From Simulation to the Real World: Deep Reinforcement Learning for Training Robust, Wave-Smoothing Policies for Autonomous Vehicles
- Jang, Kathy
- Advisor(s): Bayen, Alexandre
Abstract
With the advent of autonomous vehicles (AVs) comes a broad array of possibilities for control. Looking beyond the immediate wave of research that is focused on training models that can drive safely, this work looks into the future, and aims to develop models for AVs that can achieve more than safe driving. Traffic dynamics are notoriously difficult to model and capture on the micro-level, with behaviors ranging from human-observable to ones we are not aware of, happening every second. Reinforcement learning (RL) is a method which is effective in capturing structure from highly complex, heavy, behavioral data. In this work, we use RL and leverage its ability to understand complex human-driver and traffic dynamics in order to develop policies that are able to not only drive, but drive in a way that can smooth traffic.
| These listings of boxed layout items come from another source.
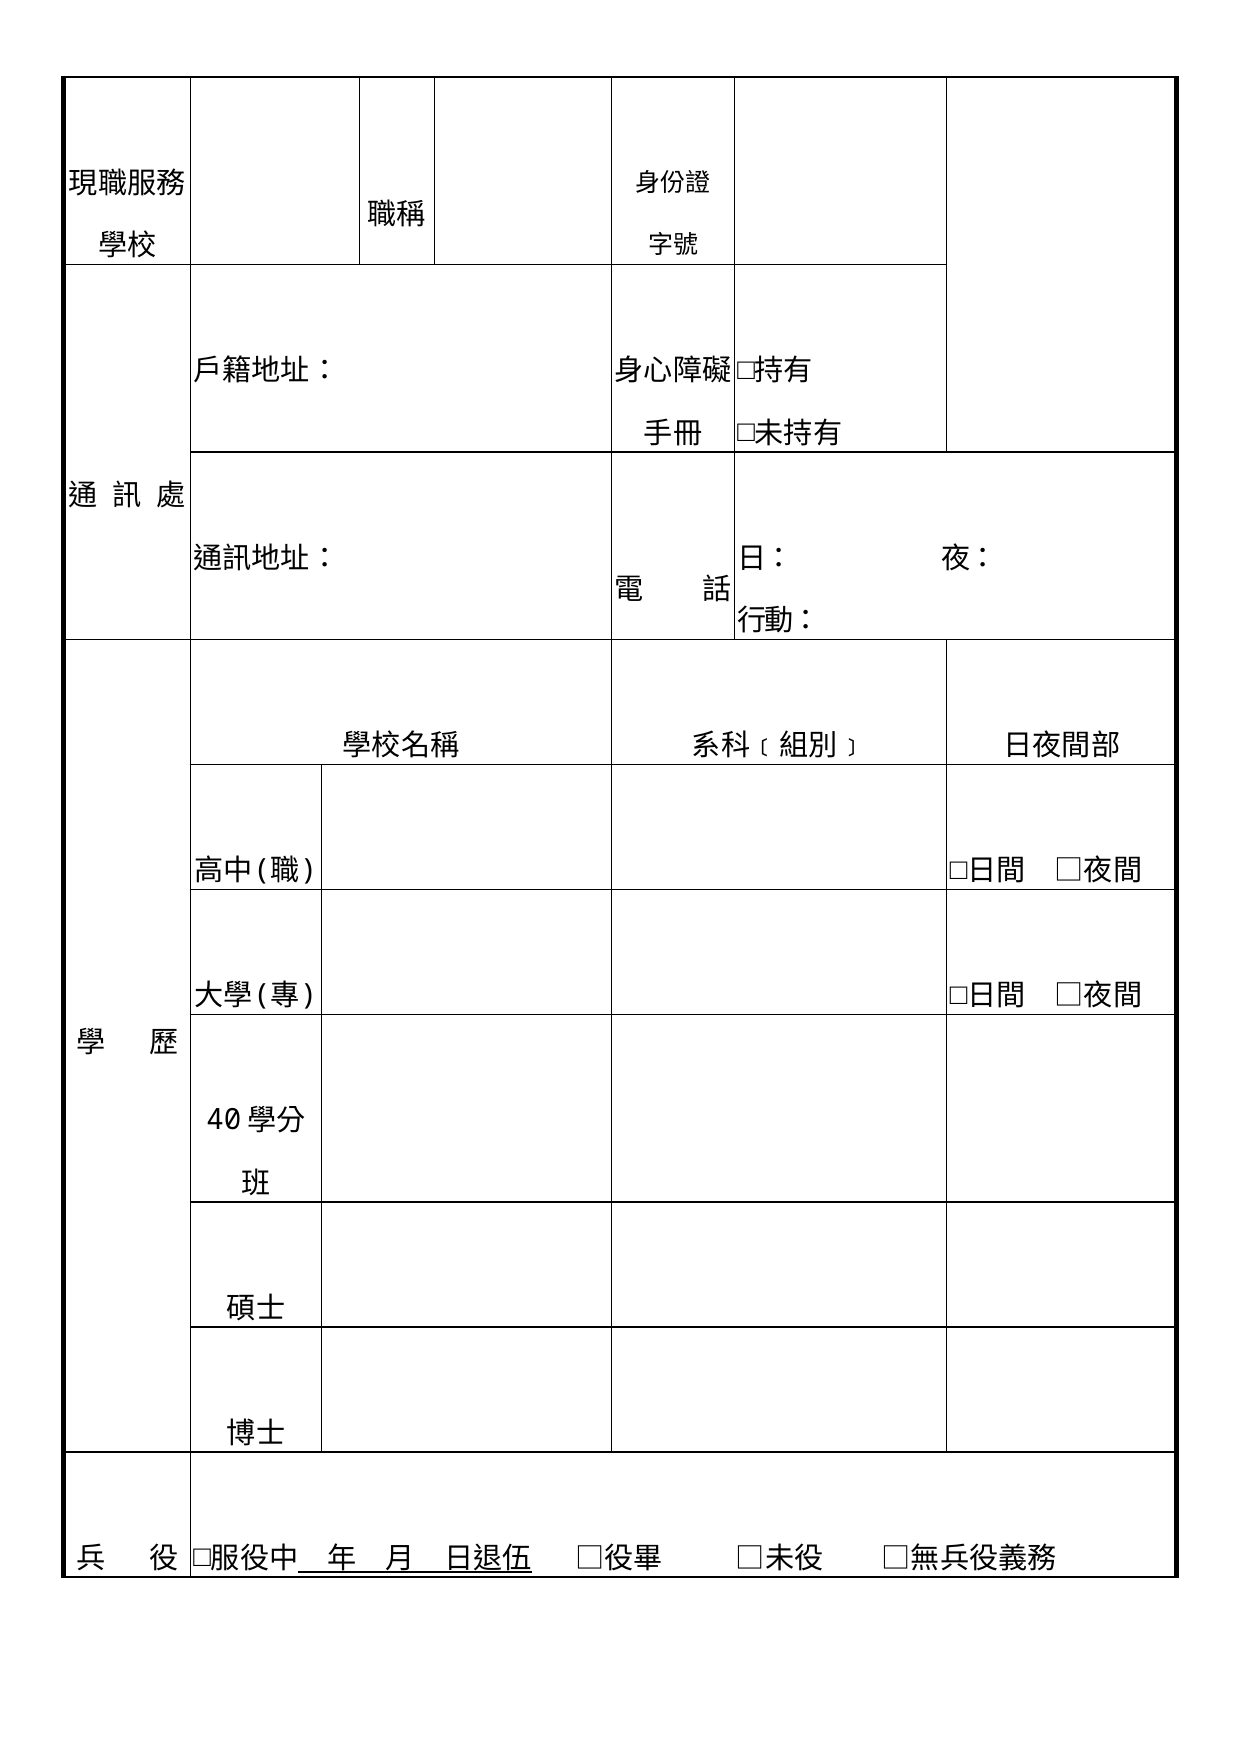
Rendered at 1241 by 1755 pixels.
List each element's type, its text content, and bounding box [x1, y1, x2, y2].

table_cell [322, 1015, 611, 1201]
table_cell □服役中 年 月 日退伍 □役畢 □未役 □無兵役義務 [191, 1453, 1174, 1576]
table_cell 日： 夜： 行動： [735, 453, 1174, 639]
table_cell [947, 1015, 1174, 1201]
table_cell 現職服務 學校 [66, 78, 190, 264]
table_cell 身心障礙手冊 [612, 265, 734, 451]
table_cell □日間 □夜間 [947, 890, 1174, 1014]
table_cell [322, 1203, 611, 1326]
table_cell [947, 78, 1174, 451]
table_cell 系科﹝組別﹞ [612, 640, 946, 764]
table_cell 日夜間部 [947, 640, 1174, 764]
table_cell 職稱 [360, 78, 434, 264]
table_cell [322, 765, 611, 889]
table_cell [947, 1203, 1174, 1326]
table_cell [322, 1328, 611, 1451]
table_cell [612, 1328, 946, 1451]
table_cell 身份證 字號 [612, 78, 734, 264]
table_cell [322, 890, 611, 1014]
table_cell [947, 1328, 1174, 1451]
table_cell [435, 78, 611, 264]
table_cell 高中(職) [191, 765, 321, 889]
table_cell 40學分班 [191, 1015, 321, 1201]
table_cell 電 話 [612, 453, 734, 639]
table_cell 學校名稱 [191, 640, 611, 764]
table_cell 大學(專) [191, 890, 321, 1014]
table_cell 戶籍地址： [191, 265, 611, 451]
table_cell □持有 □未持有 [735, 265, 946, 451]
table_cell 兵 役 [66, 1453, 190, 1576]
table_cell 通 訊 處 [66, 265, 190, 639]
table_cell [612, 1203, 946, 1326]
table_cell 學 歷 [66, 640, 190, 1451]
table_cell [612, 1015, 946, 1201]
table_cell [735, 78, 946, 264]
table_cell 通訊地址： [191, 453, 611, 639]
table_cell [612, 890, 946, 1014]
table_cell 碩士 [191, 1203, 321, 1326]
table_cell 博士 [191, 1328, 321, 1451]
table_cell [612, 765, 946, 889]
table_cell [191, 78, 359, 264]
table_cell □日間 □夜間 [947, 765, 1174, 889]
With the goal of taking these traffic-smoothing algorithms to the real world, the aim of this work takes a path through three parts, from work done purely in simulation to a eventual 100-AV road test. We first explore the concept of using RL as a means of control for wave-smoothing policy control by examining experiments across a variety of traffic scenarios that demonstrate its effectiveness. This portion happens purely in simulation and explores various components of RL design, from environment design to reward shaping. With the goal of deployment always in mind, we also conduct research on how to develop RL policies that are robust enough to survive the transfer from simulation to the real world while sacrificing minimal performance. Lastly, the work comes together to explore the development and deployment of the MegaVanderTest, the deployment of 100 RL-enabled AVs, and to our knowledge, the largest test of AVs designed to smooth traffic.